There is an argument I rarely ever see in discussions like this, which is about reducing the need for working memory in humans. I'm just in the mid thirties, but my ability to keep things in working memory is vastly reduced compared to my twenties. Might just be me who's not cut out for programming or system architecturing, but in my experience what is hard for me is often what is hard for others, they just either don't think about it or ignore it and push through keeping hidden costs alive.

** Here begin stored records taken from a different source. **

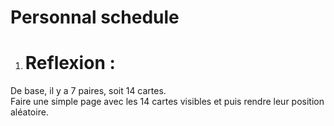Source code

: # Personnal schedule

1. # Reflexion :
De base, il y a 7 paires, soit 14 cartes.  
Faire une simple page avec les 14 cartes visibles et puis rendre leur position aléatoire.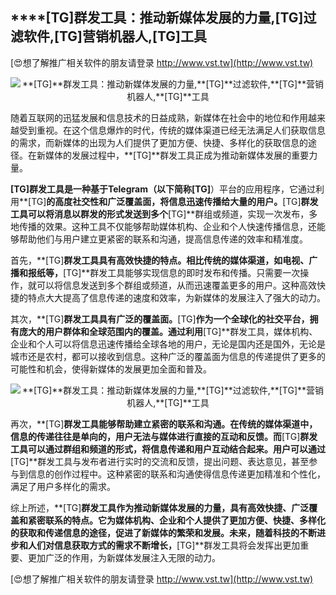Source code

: ## ****[TG]**群发工具：推动新媒体发展的力量,**[TG]**过滤软件,**[TG]**营销机器人,**[TG]**工具**

[😍想了解推广相关软件的朋友请登录 http://www.vst.tw](http://www.vst.tw)

 <center><img src="https://vst.tw/MP4/tuiguang/png/0.png" alt="**[TG]**群发工具：推动新媒体发展的力量,**[TG]**过滤软件,**[TG]**营销机器人,**[TG]**工具"></center>

随着互联网的迅猛发展和信息技术的日益成熟，新媒体在社会中的地位和作用越来越受到重视。在这个信息爆炸的时代，传统的媒体渠道已经无法满足人们获取信息的需求，而新媒体的出现为人们提供了更加方便、快捷、多样化的获取信息的途径。在新媒体的发展过程中，**[TG]**群发工具正成为推动新媒体发展的重要力量。

**[TG]**群发工具是一种基于Telegram（以下简称**[TG]**）平台的应用程序，它通过利用**[TG]**的高度社交性和广泛覆盖面，将信息迅速传播给大量的用户。**[TG]**群发工具可以将消息以群发的形式发送到多个**[TG]**群组或频道，实现一次发布，多地传播的效果。这种工具不仅能够帮助媒体机构、企业和个人快速传播信息，还能够帮助他们与用户建立更紧密的联系和沟通，提高信息传递的效率和精准度。

首先，**[TG]**群发工具具有高效快捷的特点。相比传统的媒体渠道，如电视、广播和报纸等，**[TG]**群发工具能够实现信息的即时发布和传播。只需要一次操作，就可以将信息发送到多个群组或频道，从而迅速覆盖更多的用户。这种高效快捷的特点大大提高了信息传递的速度和效率，为新媒体的发展注入了强大的动力。

其次，**[TG]**群发工具具有广泛的覆盖面。**[TG]**作为一个全球化的社交平台，拥有庞大的用户群体和全球范围内的覆盖。通过利用**[TG]**群发工具，媒体机构、企业和个人可以将信息迅速传播给全球各地的用户，无论是国内还是国外，无论是城市还是农村，都可以接收到信息。这种广泛的覆盖面为信息的传递提供了更多的可能性和机会，使得新媒体的发展更加全面和普及。

 <center><img src="https://vst.tw/MP4/tuiguang/png/0.png" alt="**[TG]**群发工具：推动新媒体发展的力量,**[TG]**过滤软件,**[TG]**营销机器人,**[TG]**工具"></center>

再次，**[TG]**群发工具能够帮助建立紧密的联系和沟通。在传统的媒体渠道中，信息的传递往往是单向的，用户无法与媒体进行直接的互动和反馈。而**[TG]**群发工具可以通过群组和频道的形式，将信息传递和用户互动结合起来。用户可以通过**[TG]**群发工具与发布者进行实时的交流和反馈，提出问题、表达意见，甚至参与到信息的创作过程中。这种紧密的联系和沟通使得信息传递更加精准和个性化，满足了用户多样化的需求。

综上所述，**[TG]**群发工具作为推动新媒体发展的力量，具有高效快捷、广泛覆盖和紧密联系的特点。它为媒体机构、企业和个人提供了更加方便、快捷、多样化的获取和传递信息的途径，促进了新媒体的繁荣和发展。未来，随着科技的不断进步和人们对信息获取方式的需求不断增长，**[TG]**群发工具将会发挥出更加重要、更加广泛的作用，为新媒体发展注入无限的动力。

[😍想了解推广相关软件的朋友请登录 http://www.vst.tw](http://www.vst.tw)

My argument is this; even if the system itself becomes more complex, it might be worth it to make it better partitioned for human reasoning. I tend to quickly get overwhelmed and my memory is getting worse by the minute. It's a blessing for me with smaller services that I can reason about, predict consequences from, deeply understand. I can ignore everything else. When I have to deal with the infrastructure, I can focus on that alone. We also have better and more declarative tools for handling infrastructure compared to code. It's a blessing when 18 services doesn't use the same database and it's a blessing when 17 services isn't colocated in the same repository having dependencies that most people don't even identify as dependencies. Think law of leaky abstractions.

jagraff a day ago | parent [-]

This is a good point - having your code broken up into standalone units that can fit into working memory has real benefits to the coder. I think especially with the rise of coding agents (which, like it or not, are here to stay and are likely going to increase in use over time), sections of code that can fit in a context window cleanly will be much more amenable to manipulation by LLMs and require less human oversight to modify, which may be super useful for companies that want to move faster than the speed of human programming will allow.